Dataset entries
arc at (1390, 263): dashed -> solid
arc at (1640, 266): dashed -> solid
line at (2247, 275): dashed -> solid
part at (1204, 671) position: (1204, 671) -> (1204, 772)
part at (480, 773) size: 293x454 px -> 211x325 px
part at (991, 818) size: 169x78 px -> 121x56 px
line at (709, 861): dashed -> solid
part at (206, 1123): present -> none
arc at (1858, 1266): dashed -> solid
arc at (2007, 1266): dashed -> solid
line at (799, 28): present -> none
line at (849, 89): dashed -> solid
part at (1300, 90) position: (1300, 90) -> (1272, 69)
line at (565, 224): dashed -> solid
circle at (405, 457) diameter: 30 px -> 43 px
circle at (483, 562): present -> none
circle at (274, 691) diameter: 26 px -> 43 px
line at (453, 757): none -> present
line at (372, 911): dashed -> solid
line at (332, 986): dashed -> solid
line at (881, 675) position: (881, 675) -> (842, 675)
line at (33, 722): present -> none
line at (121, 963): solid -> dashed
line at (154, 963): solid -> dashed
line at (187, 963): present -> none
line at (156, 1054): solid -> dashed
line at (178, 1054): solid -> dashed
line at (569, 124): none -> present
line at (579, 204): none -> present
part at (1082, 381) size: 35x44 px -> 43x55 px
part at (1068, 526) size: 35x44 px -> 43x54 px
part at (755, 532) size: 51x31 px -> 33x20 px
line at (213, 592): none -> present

▸ **Problem requirements**: Please pull out the stretch of the material from its first line through the line containing "line at (332, 986): dashed -> solid", and reproduce each of those lines word for word.

▸ **Written answer**:
arc at (1390, 263): dashed -> solid
arc at (1640, 266): dashed -> solid
line at (2247, 275): dashed -> solid
part at (1204, 671) position: (1204, 671) -> (1204, 772)
part at (480, 773) size: 293x454 px -> 211x325 px
part at (991, 818) size: 169x78 px -> 121x56 px
line at (709, 861): dashed -> solid
part at (206, 1123): present -> none
arc at (1858, 1266): dashed -> solid
arc at (2007, 1266): dashed -> solid
line at (799, 28): present -> none
line at (849, 89): dashed -> solid
part at (1300, 90) position: (1300, 90) -> (1272, 69)
line at (565, 224): dashed -> solid
circle at (405, 457) diameter: 30 px -> 43 px
circle at (483, 562): present -> none
circle at (274, 691) diameter: 26 px -> 43 px
line at (453, 757): none -> present
line at (372, 911): dashed -> solid
line at (332, 986): dashed -> solid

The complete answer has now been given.